#### [Extracted text]
=-=-=-=-=
This article is part one of a two part series. Read part two here.
The latter half of the 2010 decade brought with it the rise of various right-winged movements throughout the world. Henry Giroux, a McMaster professor in the department of English and cultural studies, felt a sense of urgency; that the public needed to be educated in order to advance our democracy and combat the right side of politics. We recently had the chance to catch up with Giroux after he published his newest book, The Terror of the Unforeseen, which includes a forward by Julian Casablancas, lead singer of The Strokes.
INTRODUCTION TO CASABLANCAS:
In 2016, Giroux received a phone call from an agent asking if he knew who Julian Casablancas was, to which he responded, “No, I don’t”. He then phoned his son to ask who the mysterious rock star was.
Casablancas brought a film crew to Giroux’s Hamilton home and interviewed the professor about his work. This was the start of the duo’s friendship. Giroux then asked Casablancas if he wanted to write a forward in The Terror of the Unforeseen to open up his narrative to a much-wider audience.
=-=-=-=-=
#### [Saved entries]
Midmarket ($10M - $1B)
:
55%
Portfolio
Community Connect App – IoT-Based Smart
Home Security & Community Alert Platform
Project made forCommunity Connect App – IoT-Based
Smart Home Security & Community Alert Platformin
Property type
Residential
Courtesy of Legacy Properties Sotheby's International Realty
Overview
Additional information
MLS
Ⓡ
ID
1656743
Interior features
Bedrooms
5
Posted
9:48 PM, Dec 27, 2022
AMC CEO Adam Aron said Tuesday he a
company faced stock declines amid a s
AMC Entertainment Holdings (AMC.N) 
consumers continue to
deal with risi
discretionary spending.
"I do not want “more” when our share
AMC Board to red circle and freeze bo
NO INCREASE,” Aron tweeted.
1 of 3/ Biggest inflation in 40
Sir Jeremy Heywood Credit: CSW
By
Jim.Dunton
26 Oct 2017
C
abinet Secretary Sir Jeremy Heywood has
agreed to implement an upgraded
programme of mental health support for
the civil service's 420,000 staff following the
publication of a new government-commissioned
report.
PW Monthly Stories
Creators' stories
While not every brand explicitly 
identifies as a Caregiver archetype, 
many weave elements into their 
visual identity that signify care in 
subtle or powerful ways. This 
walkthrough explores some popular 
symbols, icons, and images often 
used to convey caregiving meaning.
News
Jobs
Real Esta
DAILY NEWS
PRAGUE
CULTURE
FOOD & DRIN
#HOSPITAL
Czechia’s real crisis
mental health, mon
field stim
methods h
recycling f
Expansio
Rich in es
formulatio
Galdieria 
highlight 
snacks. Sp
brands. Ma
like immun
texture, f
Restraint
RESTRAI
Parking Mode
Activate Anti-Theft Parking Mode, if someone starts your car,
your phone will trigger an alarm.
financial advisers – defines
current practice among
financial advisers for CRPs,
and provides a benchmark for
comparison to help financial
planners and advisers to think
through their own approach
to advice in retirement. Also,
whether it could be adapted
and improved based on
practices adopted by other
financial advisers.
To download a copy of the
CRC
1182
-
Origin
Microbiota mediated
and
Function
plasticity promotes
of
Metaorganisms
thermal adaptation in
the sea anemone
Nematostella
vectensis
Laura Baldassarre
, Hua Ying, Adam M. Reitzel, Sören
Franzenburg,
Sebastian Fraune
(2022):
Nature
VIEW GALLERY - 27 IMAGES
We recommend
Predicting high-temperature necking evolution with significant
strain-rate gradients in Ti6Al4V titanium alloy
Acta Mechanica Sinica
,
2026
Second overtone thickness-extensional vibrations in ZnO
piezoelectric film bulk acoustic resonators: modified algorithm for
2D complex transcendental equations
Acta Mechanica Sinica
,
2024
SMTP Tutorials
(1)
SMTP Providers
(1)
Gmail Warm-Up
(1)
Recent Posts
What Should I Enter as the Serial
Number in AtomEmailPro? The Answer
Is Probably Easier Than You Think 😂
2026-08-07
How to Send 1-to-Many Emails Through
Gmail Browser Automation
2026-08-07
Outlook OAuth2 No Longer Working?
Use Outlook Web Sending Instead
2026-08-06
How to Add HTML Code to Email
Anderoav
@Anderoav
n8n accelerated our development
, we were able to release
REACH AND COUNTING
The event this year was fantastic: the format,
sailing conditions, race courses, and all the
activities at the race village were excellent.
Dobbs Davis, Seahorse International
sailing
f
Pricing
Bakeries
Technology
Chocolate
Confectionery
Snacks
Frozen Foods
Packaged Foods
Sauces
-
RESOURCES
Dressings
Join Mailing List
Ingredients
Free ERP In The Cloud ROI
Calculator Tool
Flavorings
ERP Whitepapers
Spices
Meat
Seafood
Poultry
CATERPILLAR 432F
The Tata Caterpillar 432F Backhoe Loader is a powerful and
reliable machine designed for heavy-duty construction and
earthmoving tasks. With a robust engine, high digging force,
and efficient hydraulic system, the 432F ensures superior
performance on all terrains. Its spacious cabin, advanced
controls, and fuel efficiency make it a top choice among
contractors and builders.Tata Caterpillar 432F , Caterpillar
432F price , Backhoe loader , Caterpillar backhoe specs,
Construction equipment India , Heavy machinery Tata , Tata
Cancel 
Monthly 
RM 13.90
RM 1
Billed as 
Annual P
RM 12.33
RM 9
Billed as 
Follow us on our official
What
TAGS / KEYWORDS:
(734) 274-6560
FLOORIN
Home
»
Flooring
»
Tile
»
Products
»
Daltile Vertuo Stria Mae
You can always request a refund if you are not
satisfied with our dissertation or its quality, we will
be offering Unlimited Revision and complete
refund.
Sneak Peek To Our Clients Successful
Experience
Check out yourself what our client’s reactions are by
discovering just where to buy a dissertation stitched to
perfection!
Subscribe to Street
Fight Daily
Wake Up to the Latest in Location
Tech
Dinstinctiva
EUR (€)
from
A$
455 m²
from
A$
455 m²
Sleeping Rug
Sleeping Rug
=-=-=-=-=
#### [Task instructions]
• a. In the article about Henry Giroux, what is the title of his newest book?
• b. Duplicate the records from their first line through the line containing "abinet Secretary Sir Jeremy Heywood has", with both ends included.
The records are unrelated to the text.

#### [Solutions per task]
• a. The Terror of the Unforeseen

• b.
Midmarket ($10M - $1B)
:
55%
Portfolio
Community Connect App – IoT-Based Smart
Home Security & Community Alert Platform
Project made forCommunity Connect App – IoT-Based
Smart Home Security & Community Alert Platformin
Property type
Residential
Courtesy of Legacy Properties Sotheby's International Realty
Overview
Additional information
MLS
Ⓡ
ID
1656743
Interior features
Bedrooms
5
Posted
9:48 PM, Dec 27, 2022
AMC CEO Adam Aron said Tuesday he a
company faced stock declines amid a s
AMC Entertainment Holdings (AMC.N) 
consumers continue to
deal with risi
discretionary spending.
"I do not want “more” when our share
AMC Board to red circle and freeze bo
NO INCREASE,” Aron tweeted.
1 of 3/ Biggest inflation in 40
Sir Jeremy Heywood Credit: CSW
By
Jim.Dunton
26 Oct 2017
C
abinet Secretary Sir Jeremy Heywood has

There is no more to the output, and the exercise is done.